Hi all,  I recently deposited into RCI our Island Links in hopes of getting a two bedroom DVC in January 2017.  I have a trading power of 38 and was told that should do it.  Today I see one bedrooms at Saratoga Springs in January 2016 for 36 trading power.  Do I stand a chance with an ongoing search?


----------



## presley (Oct 26, 2015)

I don't think you will get a match. There have been hardly any 2 bedrooms deposited in a long time and often the one bedrooms are higher than your trading power.


----------



## elaine (Oct 26, 2015)

concur. sorry. you can always try, but I would add other resorts to your search or be open to a 1 BR.


----------



## Lrf317 (Oct 26, 2015)

Thanks for the feedback.  We actually own a different property in Orlando but wanted the magic hours and other perks that come with being on property.  Is it possible the 2 bedrooms are going directly to people with ongoing searches and that's why they aren't being seen?


----------



## presley (Oct 26, 2015)

Lrf317 said:


> Thanks for the feedback.  We actually own a different property in Orlando but wanted the magic hours and other perks that come with being on property.  Is it possible the 2 bedrooms are going directly to people with ongoing searches and that's why they aren't being seen?

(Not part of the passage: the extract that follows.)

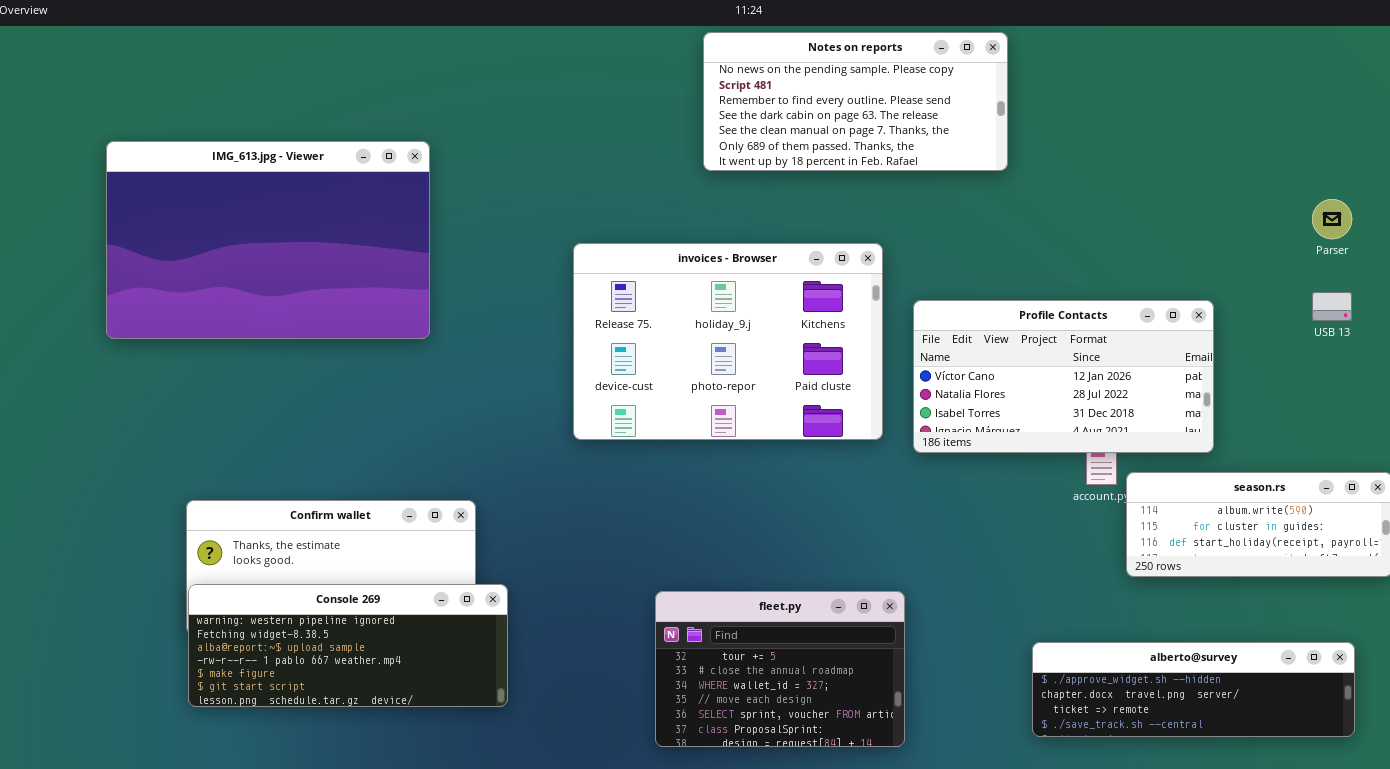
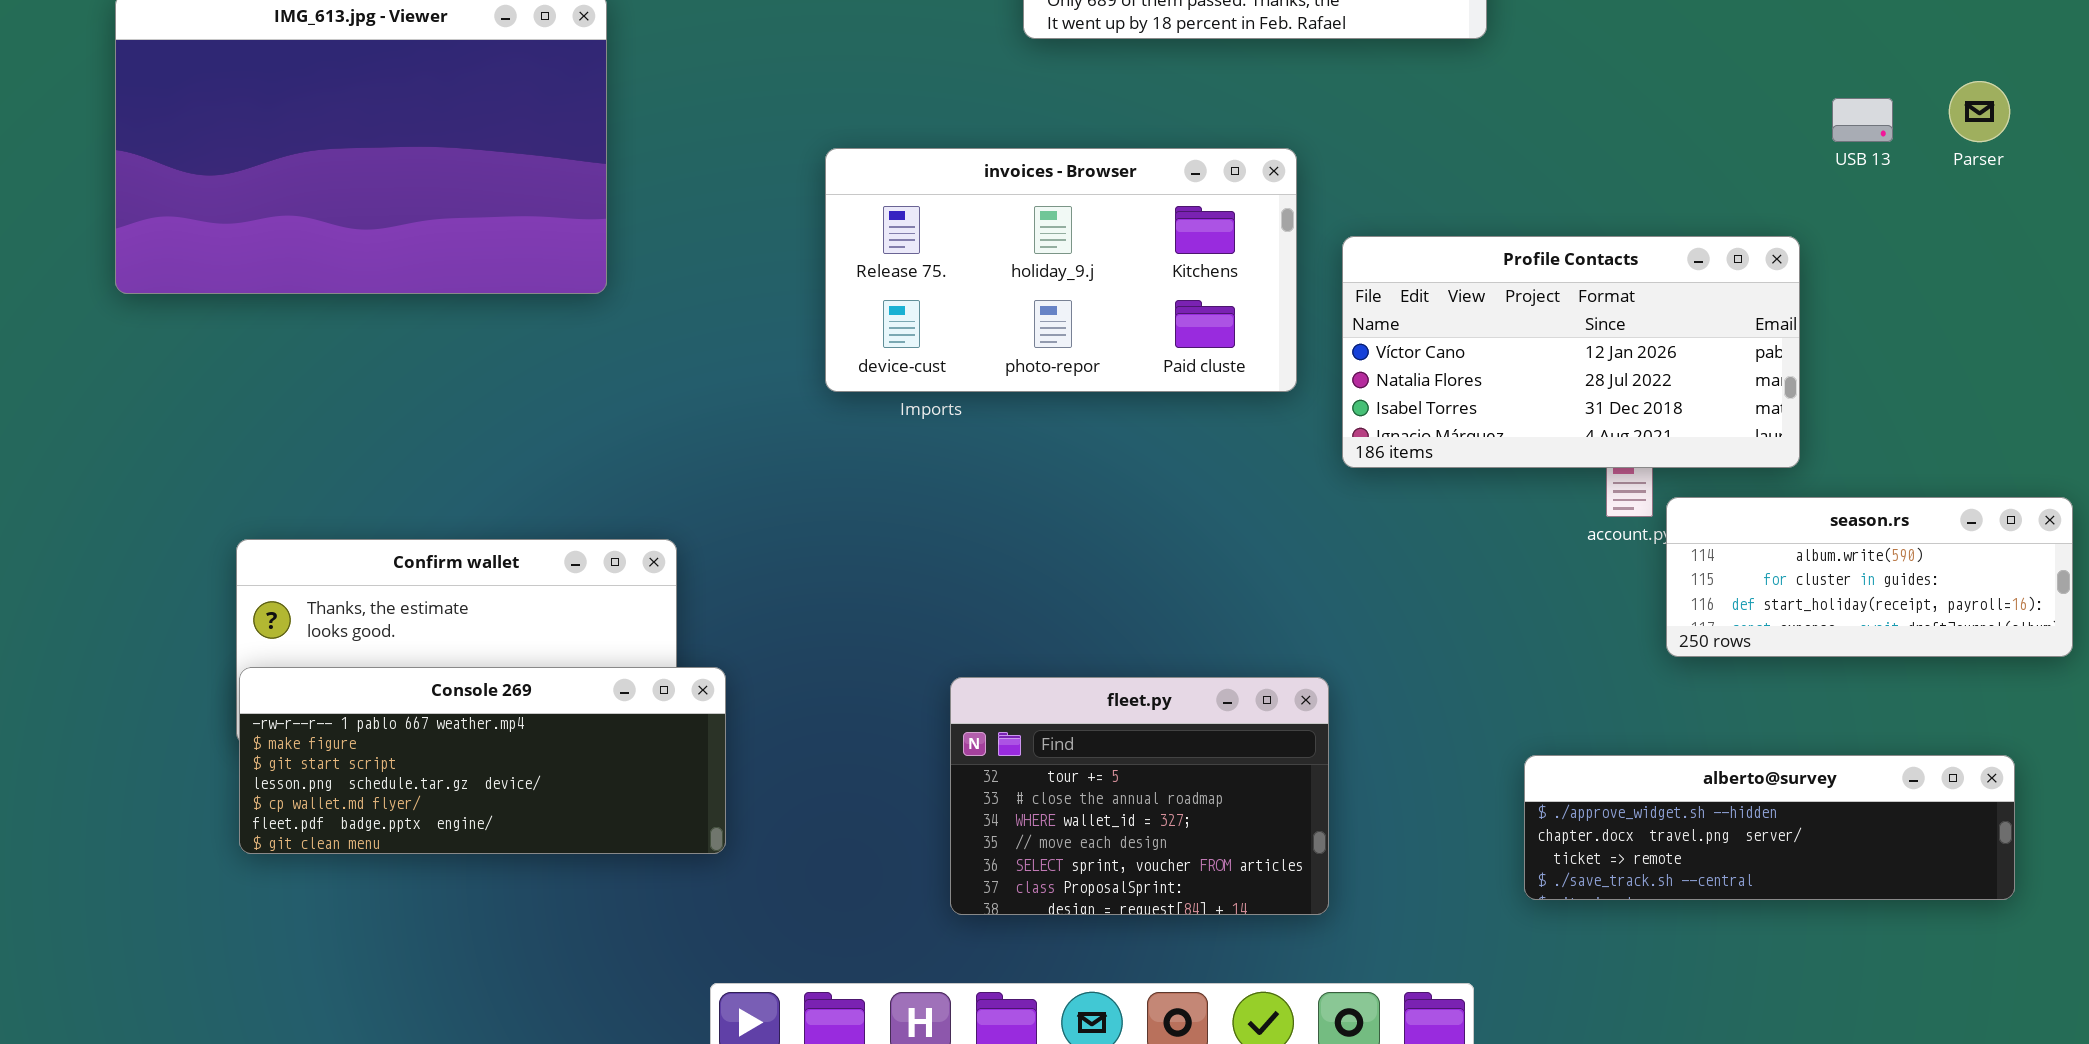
invoices - Browser: [573,243,883,440] -> [825,148,1297,392], resized
USB 13: [1312,292,1352,321] -> [1832,98,1893,142], moved
Console 269: [188,584,508,707] -> [239,667,726,854], scrolled down 3 rows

It is possible about the 2 bedrooms going to ongoing searches, but if you are trading an Orlando resort, you won't be able to trade to DVC. DVC has a 30 mile regional block from other resorts.


----------



## bnoble (Oct 26, 2015)

> Is it possible the 2 bedrooms are going directly to people with ongoing searches and that's why they aren't being seen?


Possible, but very unlikely given what we know in the Sightings forum.  If you join TUG and become a Member ($15/year) you will have access to that forum, which can be very helpful in guiding your search. The short version: it's been almost a year since anyone posted success in matching a 2BR at DVC, including some with some very high-priority ongoing searches. Until and unless that changes, you should assume that no 2BRs are being deposited.


----------



## Lrf317 (Oct 26, 2015)

We have an orlando timeshare but are using our hilton head one for the trade.


----------



## Myxdvz (Nov 10, 2015)

I've had an OGS running a year out for 2016 and haven't gotten a 2BR match.  I haven't seen any 2 BR DVC matches in a long time.


----------